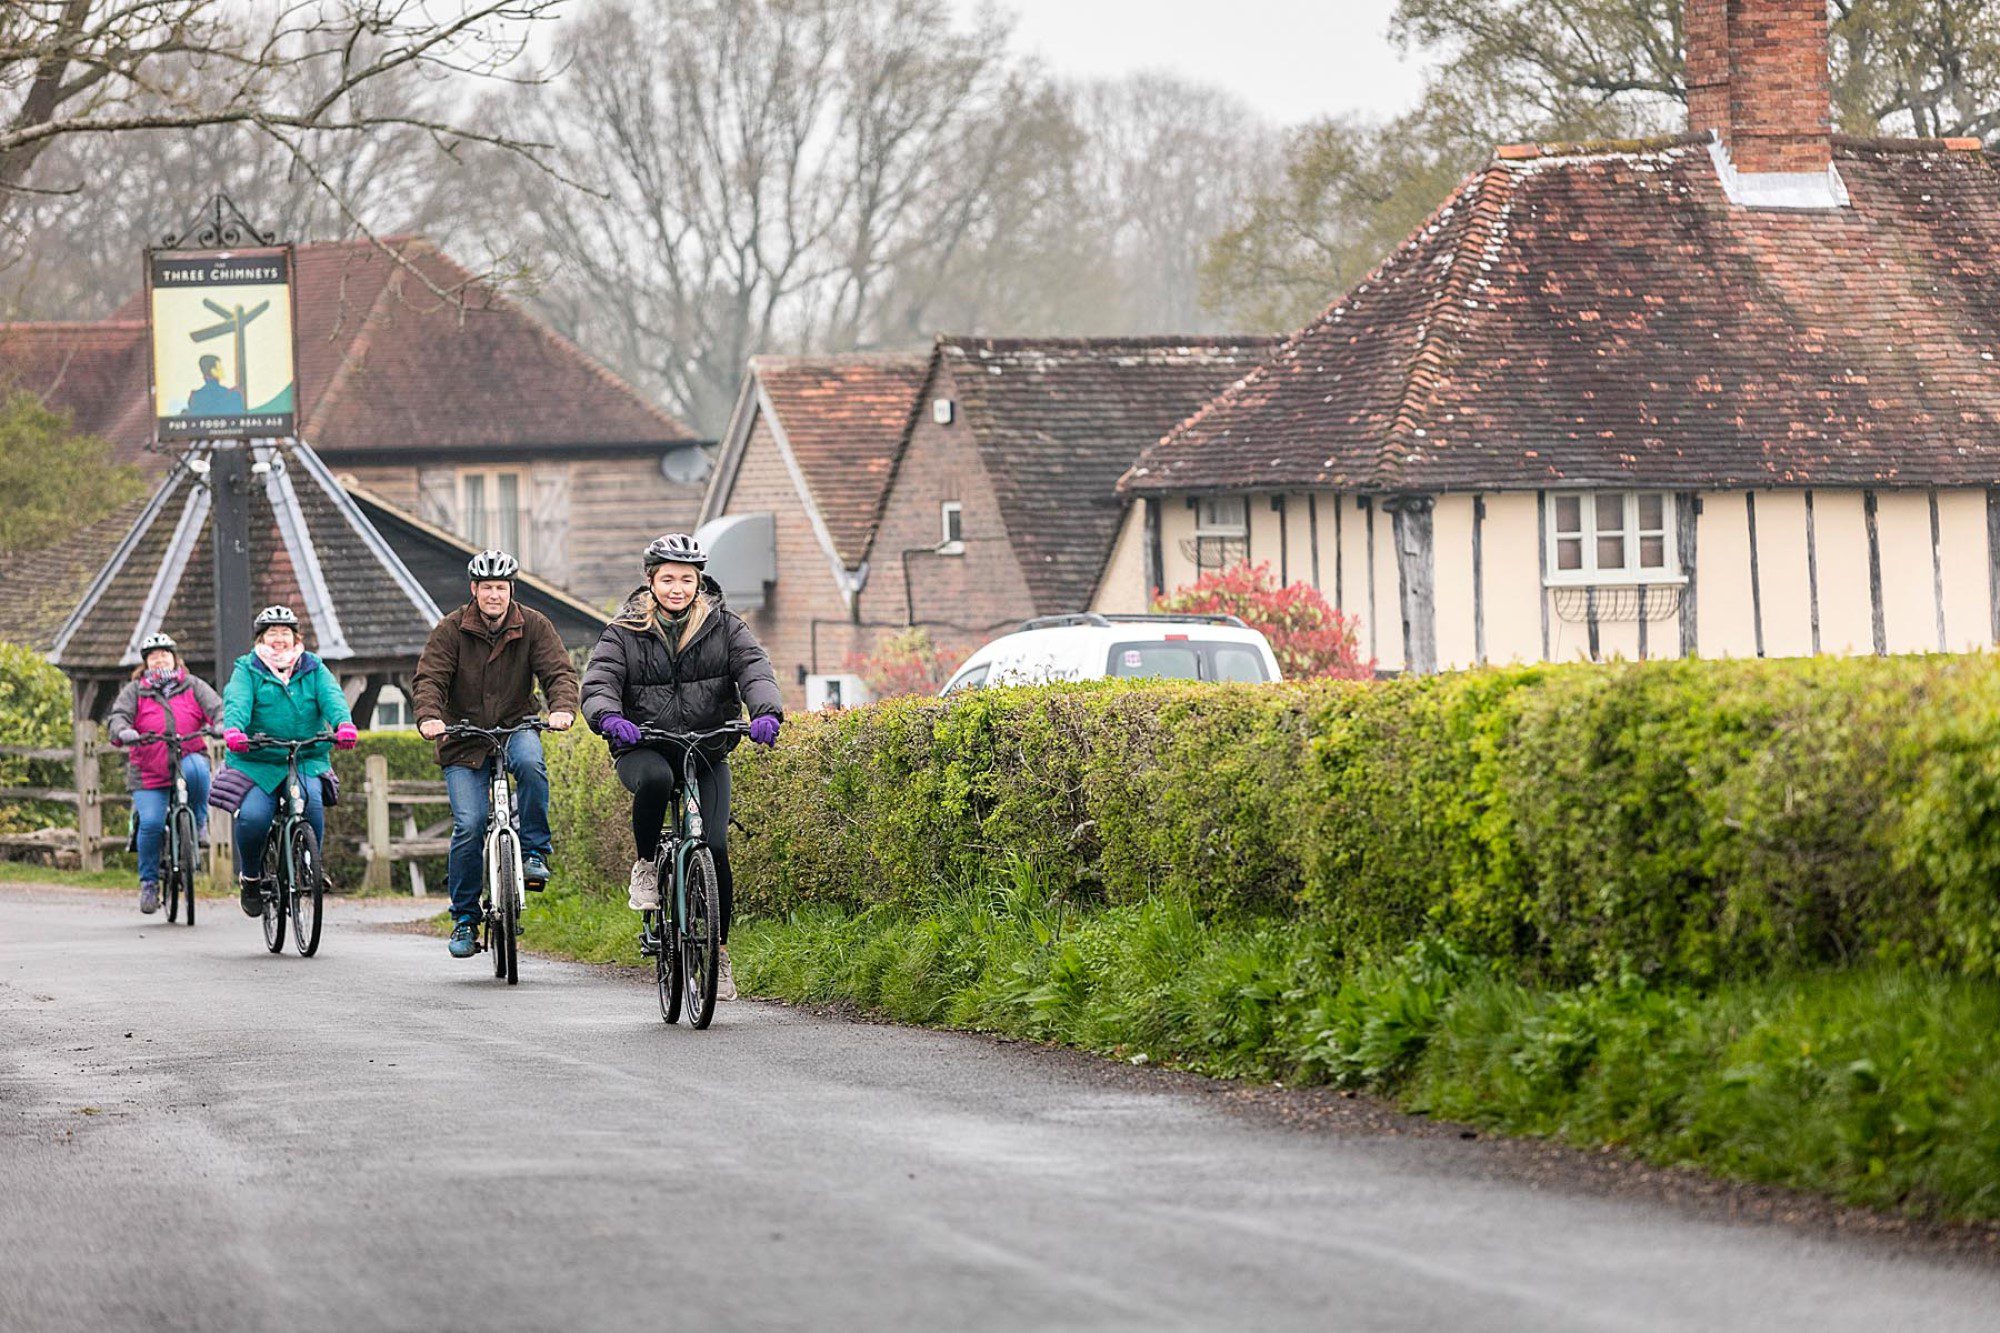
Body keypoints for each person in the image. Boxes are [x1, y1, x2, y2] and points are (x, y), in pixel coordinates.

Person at [581, 533, 782, 1001]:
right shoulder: (622, 632)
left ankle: (719, 953)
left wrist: (766, 711)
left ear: (699, 582)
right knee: (655, 779)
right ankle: (647, 865)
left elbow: (755, 669)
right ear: (651, 581)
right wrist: (610, 718)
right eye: (667, 578)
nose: (677, 588)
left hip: (707, 746)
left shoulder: (725, 626)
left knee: (714, 847)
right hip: (645, 744)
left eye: (686, 579)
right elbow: (600, 681)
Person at [413, 550, 580, 960]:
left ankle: (535, 851)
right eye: (486, 587)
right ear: (474, 590)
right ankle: (465, 919)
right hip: (463, 737)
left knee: (530, 763)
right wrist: (430, 718)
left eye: (500, 588)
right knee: (469, 825)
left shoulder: (534, 625)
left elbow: (558, 672)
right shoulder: (450, 629)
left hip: (515, 725)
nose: (493, 595)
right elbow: (430, 679)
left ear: (510, 590)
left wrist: (562, 708)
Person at [218, 605, 358, 916]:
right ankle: (251, 877)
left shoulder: (313, 667)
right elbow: (237, 700)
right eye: (272, 633)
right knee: (253, 817)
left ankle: (310, 865)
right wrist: (235, 731)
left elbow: (332, 696)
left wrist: (343, 725)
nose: (279, 639)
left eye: (285, 633)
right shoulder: (247, 669)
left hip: (306, 755)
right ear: (261, 638)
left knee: (312, 802)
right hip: (258, 760)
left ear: (295, 637)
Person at [106, 633, 222, 914]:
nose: (159, 659)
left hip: (188, 755)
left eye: (164, 654)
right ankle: (148, 883)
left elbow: (218, 709)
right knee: (152, 824)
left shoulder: (192, 685)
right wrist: (124, 731)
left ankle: (198, 824)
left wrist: (221, 724)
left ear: (175, 658)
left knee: (199, 772)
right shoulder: (135, 691)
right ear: (146, 663)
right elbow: (118, 716)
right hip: (149, 771)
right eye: (153, 656)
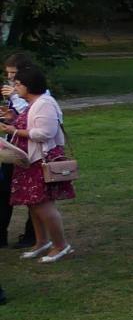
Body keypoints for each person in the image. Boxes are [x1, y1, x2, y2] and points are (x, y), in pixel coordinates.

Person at [5, 62, 73, 263]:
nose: (15, 87)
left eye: (18, 84)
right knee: (33, 204)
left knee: (43, 204)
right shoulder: (34, 104)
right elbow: (30, 124)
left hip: (41, 160)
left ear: (29, 85)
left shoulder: (45, 103)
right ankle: (42, 241)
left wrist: (14, 131)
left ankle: (61, 245)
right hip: (29, 160)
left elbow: (45, 133)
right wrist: (12, 119)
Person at [1, 54, 37, 251]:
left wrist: (15, 96)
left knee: (34, 195)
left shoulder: (40, 94)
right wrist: (9, 118)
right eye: (8, 74)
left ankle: (32, 236)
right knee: (4, 192)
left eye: (14, 73)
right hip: (12, 149)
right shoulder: (14, 93)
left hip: (31, 151)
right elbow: (20, 119)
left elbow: (32, 117)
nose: (10, 78)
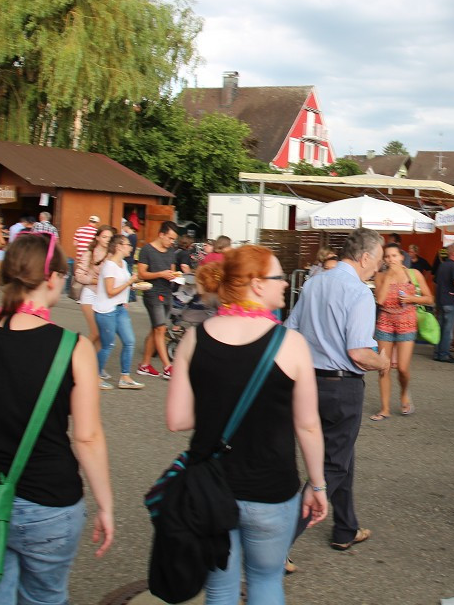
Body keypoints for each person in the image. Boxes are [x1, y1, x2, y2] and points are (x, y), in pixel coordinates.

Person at [0, 232, 114, 602]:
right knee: (45, 595)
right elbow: (87, 438)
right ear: (50, 279)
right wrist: (105, 504)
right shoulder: (74, 347)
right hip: (50, 503)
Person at [166, 245, 327, 604]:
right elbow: (308, 426)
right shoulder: (291, 344)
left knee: (220, 589)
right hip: (271, 489)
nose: (285, 284)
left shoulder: (196, 336)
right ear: (256, 284)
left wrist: (216, 405)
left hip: (210, 486)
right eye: (278, 278)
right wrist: (317, 485)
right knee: (266, 580)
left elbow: (177, 419)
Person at [286, 228, 390, 554]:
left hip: (309, 381)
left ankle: (345, 528)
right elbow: (359, 352)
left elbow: (290, 331)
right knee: (333, 463)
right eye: (380, 258)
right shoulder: (359, 292)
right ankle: (277, 543)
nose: (380, 265)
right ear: (365, 257)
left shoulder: (315, 281)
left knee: (341, 457)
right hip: (341, 385)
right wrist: (383, 362)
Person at [371, 242, 433, 420]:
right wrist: (389, 276)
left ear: (401, 257)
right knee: (384, 366)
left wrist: (412, 298)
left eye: (394, 256)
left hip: (407, 321)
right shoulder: (381, 276)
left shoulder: (414, 274)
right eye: (387, 256)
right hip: (385, 321)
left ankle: (404, 393)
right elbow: (381, 300)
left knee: (403, 369)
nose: (391, 259)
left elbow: (429, 298)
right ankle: (384, 409)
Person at [94, 234, 144, 390]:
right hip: (106, 309)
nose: (131, 247)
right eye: (128, 244)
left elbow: (122, 286)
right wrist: (129, 282)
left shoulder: (123, 263)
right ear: (119, 246)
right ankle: (94, 376)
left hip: (120, 308)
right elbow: (110, 291)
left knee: (129, 342)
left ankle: (125, 377)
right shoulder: (109, 265)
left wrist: (132, 288)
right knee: (108, 344)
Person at [135, 221, 179, 379]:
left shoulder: (171, 250)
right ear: (161, 234)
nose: (172, 242)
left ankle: (145, 365)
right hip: (152, 293)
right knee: (160, 329)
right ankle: (167, 367)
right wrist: (160, 274)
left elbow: (172, 270)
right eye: (170, 238)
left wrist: (174, 276)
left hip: (167, 292)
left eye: (174, 239)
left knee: (155, 329)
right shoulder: (147, 250)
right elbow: (141, 274)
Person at [75, 225, 115, 350]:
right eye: (104, 237)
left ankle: (96, 365)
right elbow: (79, 275)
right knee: (95, 332)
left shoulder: (112, 255)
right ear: (97, 238)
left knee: (102, 335)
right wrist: (96, 281)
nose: (107, 239)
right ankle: (75, 353)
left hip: (104, 297)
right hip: (90, 294)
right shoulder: (90, 253)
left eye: (110, 237)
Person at [433, 242, 454, 364]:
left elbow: (436, 283)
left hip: (441, 301)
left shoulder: (442, 265)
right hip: (450, 302)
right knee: (447, 329)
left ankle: (437, 353)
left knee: (440, 328)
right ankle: (444, 354)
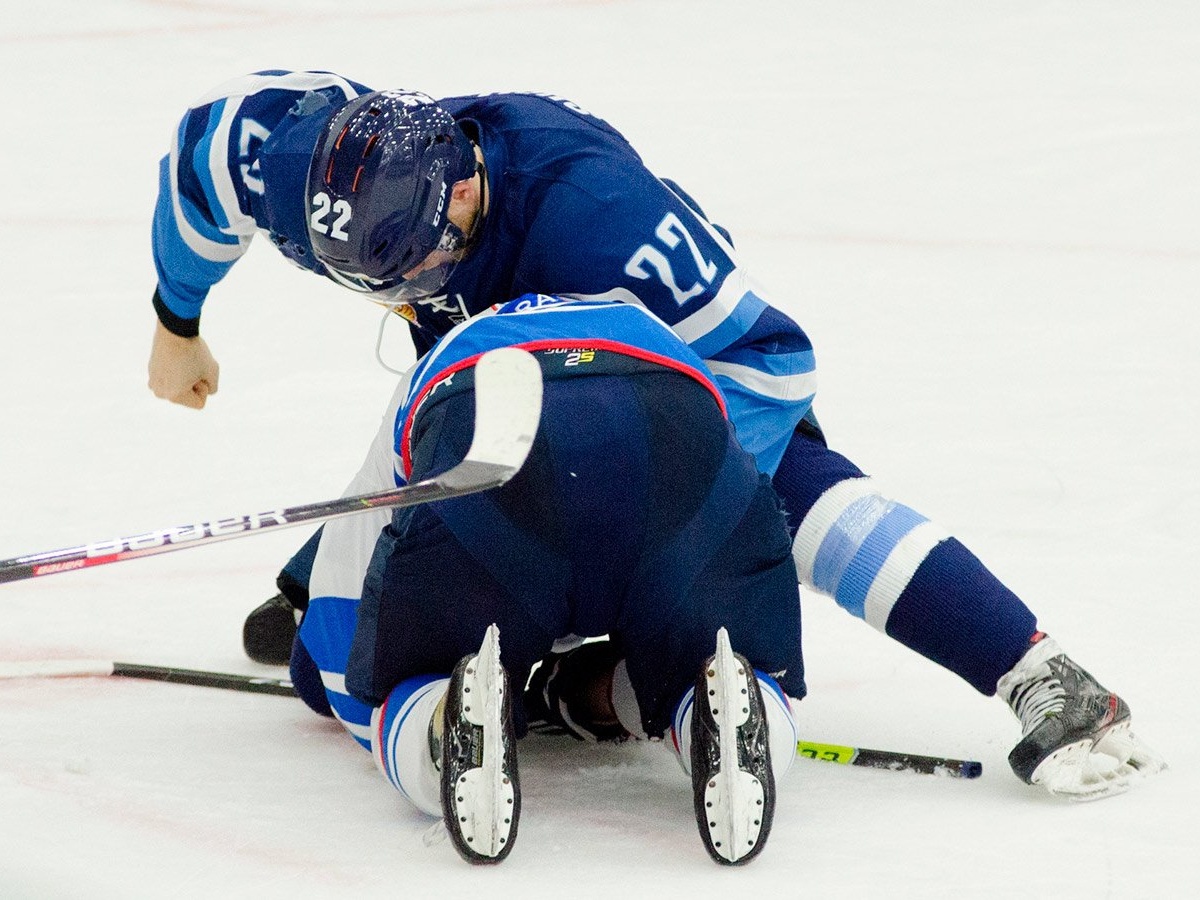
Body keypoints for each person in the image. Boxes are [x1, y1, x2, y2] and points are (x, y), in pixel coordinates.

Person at [148, 71, 1163, 800]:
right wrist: (175, 322)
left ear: (461, 188)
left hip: (664, 371)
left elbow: (773, 366)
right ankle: (595, 670)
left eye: (424, 266)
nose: (414, 293)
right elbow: (199, 167)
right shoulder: (299, 151)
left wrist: (692, 523)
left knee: (787, 492)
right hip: (502, 382)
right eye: (386, 282)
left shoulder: (599, 222)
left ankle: (1035, 671)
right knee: (357, 598)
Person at [290, 293, 804, 864]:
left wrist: (347, 690)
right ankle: (739, 713)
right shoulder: (644, 321)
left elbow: (339, 599)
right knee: (704, 655)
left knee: (406, 688)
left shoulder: (441, 352)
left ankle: (439, 729)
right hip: (672, 415)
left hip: (486, 434)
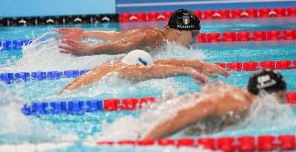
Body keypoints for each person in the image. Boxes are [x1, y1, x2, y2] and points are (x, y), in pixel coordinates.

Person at [140, 69, 287, 140]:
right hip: (155, 130)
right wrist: (144, 144)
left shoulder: (242, 97)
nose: (283, 102)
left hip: (159, 123)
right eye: (282, 96)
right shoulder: (239, 104)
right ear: (271, 93)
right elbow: (185, 114)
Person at [59, 50, 229, 94]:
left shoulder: (117, 65)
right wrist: (188, 71)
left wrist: (197, 64)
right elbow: (150, 70)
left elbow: (159, 63)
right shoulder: (125, 70)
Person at [57, 9, 201, 55]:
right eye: (193, 34)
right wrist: (90, 49)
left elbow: (118, 36)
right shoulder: (153, 37)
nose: (194, 40)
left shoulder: (160, 38)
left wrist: (86, 34)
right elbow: (124, 45)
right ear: (178, 31)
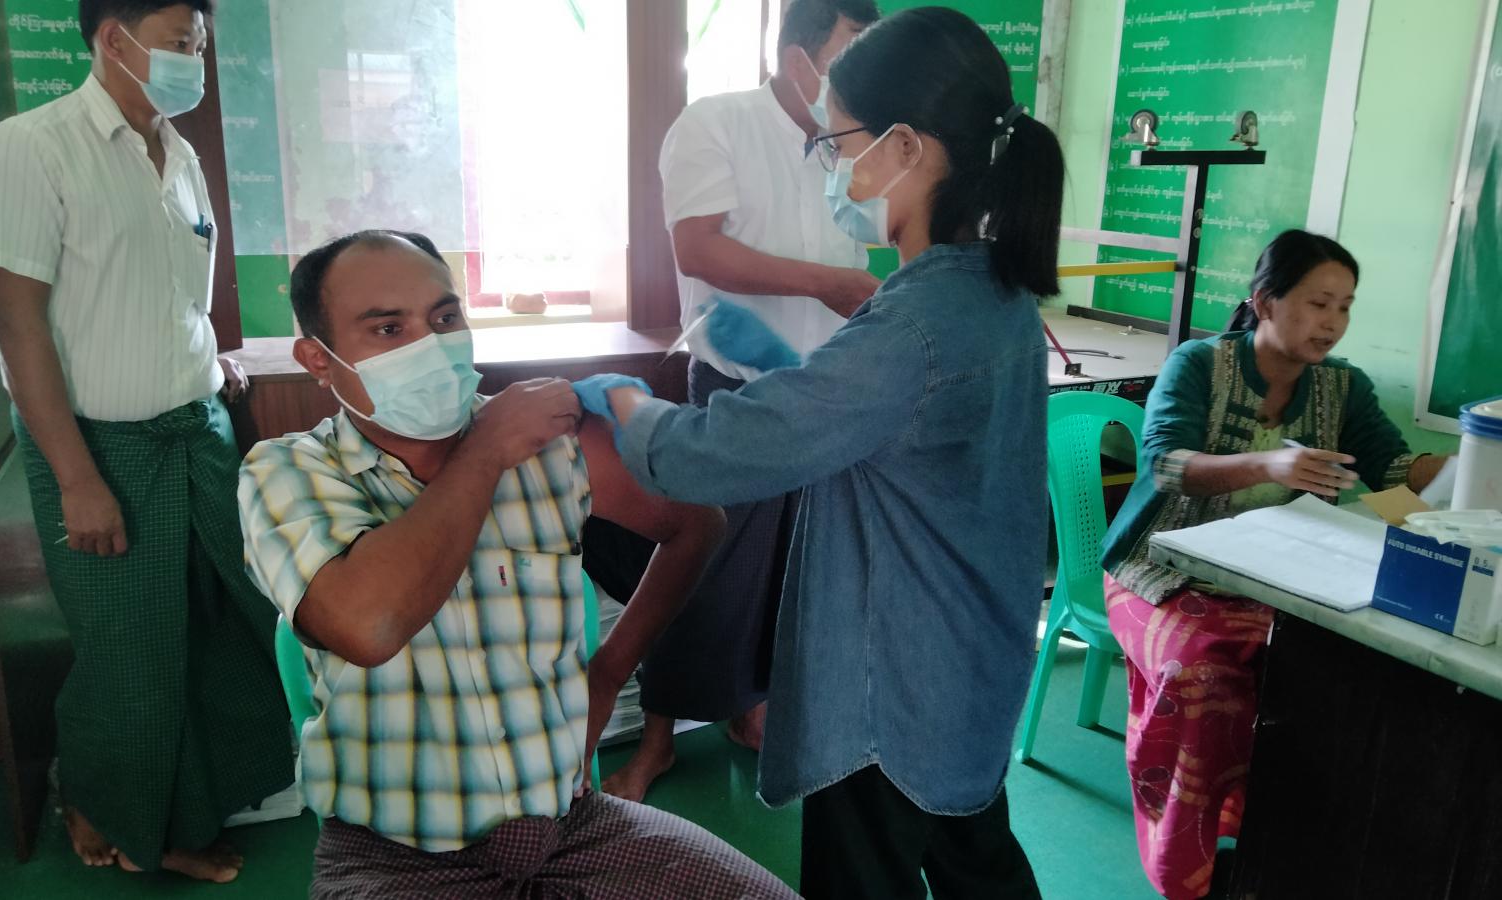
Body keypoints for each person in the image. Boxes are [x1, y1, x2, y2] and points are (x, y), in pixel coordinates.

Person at [579, 9, 1062, 898]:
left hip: (893, 688)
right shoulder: (995, 295)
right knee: (978, 861)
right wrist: (786, 370)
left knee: (867, 872)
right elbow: (898, 434)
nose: (832, 168)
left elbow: (711, 456)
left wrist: (625, 405)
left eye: (836, 144)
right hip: (971, 663)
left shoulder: (912, 325)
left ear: (906, 148)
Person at [236, 231, 797, 899]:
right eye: (389, 329)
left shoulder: (548, 447)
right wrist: (487, 451)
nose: (430, 345)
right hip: (394, 856)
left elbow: (696, 523)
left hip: (573, 828)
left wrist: (608, 673)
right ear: (318, 360)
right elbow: (368, 626)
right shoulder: (287, 471)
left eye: (445, 318)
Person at [0, 0, 293, 882]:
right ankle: (119, 814)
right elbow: (19, 327)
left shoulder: (177, 155)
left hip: (197, 432)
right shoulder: (29, 151)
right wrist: (76, 479)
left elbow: (164, 295)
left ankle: (190, 801)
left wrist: (203, 357)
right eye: (181, 43)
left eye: (201, 46)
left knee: (223, 624)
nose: (195, 63)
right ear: (113, 39)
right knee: (130, 653)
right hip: (101, 450)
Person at [1098, 230, 1451, 900]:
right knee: (1201, 680)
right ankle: (1187, 867)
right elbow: (1167, 464)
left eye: (1345, 307)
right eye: (1318, 303)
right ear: (1264, 302)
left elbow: (1393, 471)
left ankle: (1278, 853)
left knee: (1330, 680)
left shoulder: (1343, 388)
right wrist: (1270, 464)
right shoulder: (1199, 365)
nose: (1333, 322)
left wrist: (1469, 466)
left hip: (1273, 581)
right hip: (1157, 572)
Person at [597, 0, 883, 806]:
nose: (864, 74)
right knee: (705, 571)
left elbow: (875, 235)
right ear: (799, 58)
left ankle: (754, 713)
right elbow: (698, 249)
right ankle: (657, 743)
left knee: (799, 575)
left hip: (825, 397)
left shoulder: (854, 143)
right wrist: (827, 283)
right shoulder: (715, 123)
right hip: (741, 391)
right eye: (852, 53)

■ The task: Among the entries above, find the line with "left eye: (14, 73)" and repeat exactly from there through the line with "right elbow: (87, 438)", leaving out the pictures.

■ The answer:
left eye: (14, 73)
right hip: (12, 149)
right shoulder: (14, 93)
left hip: (31, 151)
right elbow: (20, 119)
left elbow: (32, 117)
nose: (10, 78)
Body keypoints for each person in the image. Boxes are [x1, y1, x2, y2] and points are (x, y), in pixel coordinates.

Person at [0, 232, 114, 602]:
right knee: (45, 595)
right elbow: (87, 438)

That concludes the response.